WORK TASK — Quote word for word all the text read from each of the records below, and leave the pictures out of your answer.

THE DATA —
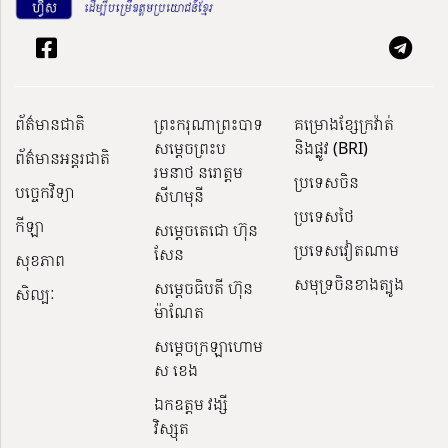
ព័ត៌មានជាតិ
ព្រះករុណាព្រះបាទ
គម្រោងខ្សែក្រវ៉ាត់
សម្តេចព្រះប
និងផ្លូវ (BRI)
ព័ត៌មានអន្តរជាតិ
រមនាថ នរោត្តម
ប្រទេសចិន
បច្ចេកវិទ្យា
សីហមុនី
ប្រទេសថៃ
កីឡា
សម្តេចតេជោ ហ៊ុន
ប្រទេសវៀតណាម
សែន
សុខភាព
សមុទ្រចិនខាងត្បូង
សម្ដេចធិបតី ហ៊ុន
សិល្បៈ
ម៉ាណែត
សម្ដេចក្រឡាហោម
ស ខេង
ឯកឧត្តម វង្សី
វិស្សុត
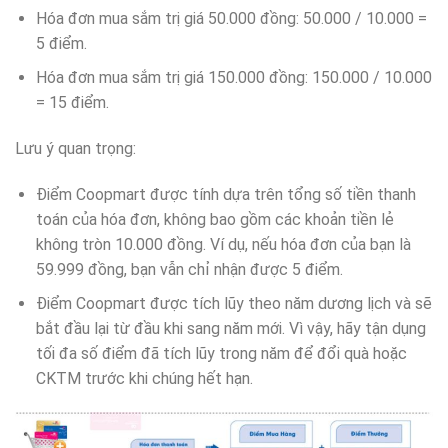
Hóa đơn mua sắm trị giá 50.000 đồng: 50.000 / 10.000 =
5 điểm.
Hóa đơn mua sắm trị giá 150.000 đồng: 150.000 / 10.000
= 15 điểm.
Lưu ý quan trọng:
Điểm Coopmart được tính dựa trên tổng số tiền thanh
toán của hóa đơn, không bao gồm các khoản tiền lẻ
không tròn 10.000 đồng. Ví dụ, nếu hóa đơn của bạn là
59.999 đồng, bạn vẫn chỉ nhận được 5 điểm.
Điểm Coopmart được tích lũy theo năm dương lịch và sẽ
bắt đầu lại từ đầu khi sang năm mới. Vì vậy, hãy tận dụng
tối đa số điểm đã tích lũy trong năm để đổi quà hoặc
CKTM trước khi chúng hết hạn.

RESULT OF THIS TASK —
ព័ត៌មានជាតិ
ព្រះករុណាព្រះបាទ
គម្រោងខ្សែក្រវ៉ាត់
សម្តេចព្រះប
និងផ្លូវ (BRI)
ព័ត៌មានអន្តរជាតិ
រមនាថ នរោត្តម
ប្រទេសចិន
បច្ចេកវិទ្យា
សីហមុនី
ប្រទេសថៃ
កីឡា
សម្តេចតេជោ ហ៊ុន
ប្រទេសវៀតណាម
សែន
សុខភាព
សមុទ្រចិនខាងត្បូង
សម្ដេចធិបតី ហ៊ុន
សិល្បៈ
ម៉ាណែត
សម្ដេចក្រឡាហោម
ស ខេង
ឯកឧត្តម វង្សី
វិស្សុត
Hóa đơn mua sắm trị giá 50.000 đồng: 50.000 / 10.000 =
5 điểm.
Hóa đơn mua sắm trị giá 150.000 đồng: 150.000 / 10.000
= 15 điểm.
Lưu ý quan trọng:
Điểm Coopmart được tính dựa trên tổng số tiền thanh
toán của hóa đơn, không bao gồm các khoản tiền lẻ
không tròn 10.000 đồng. Ví dụ, nếu hóa đơn của bạn là
59.999 đồng, bạn vẫn chỉ nhận được 5 điểm.
Điểm Coopmart được tích lũy theo năm dương lịch và sẽ
bắt đầu lại từ đầu khi sang năm mới. Vì vậy, hãy tận dụng
tối đa số điểm đã tích lũy trong năm để đổi quà hoặc
CKTM trước khi chúng hết hạn.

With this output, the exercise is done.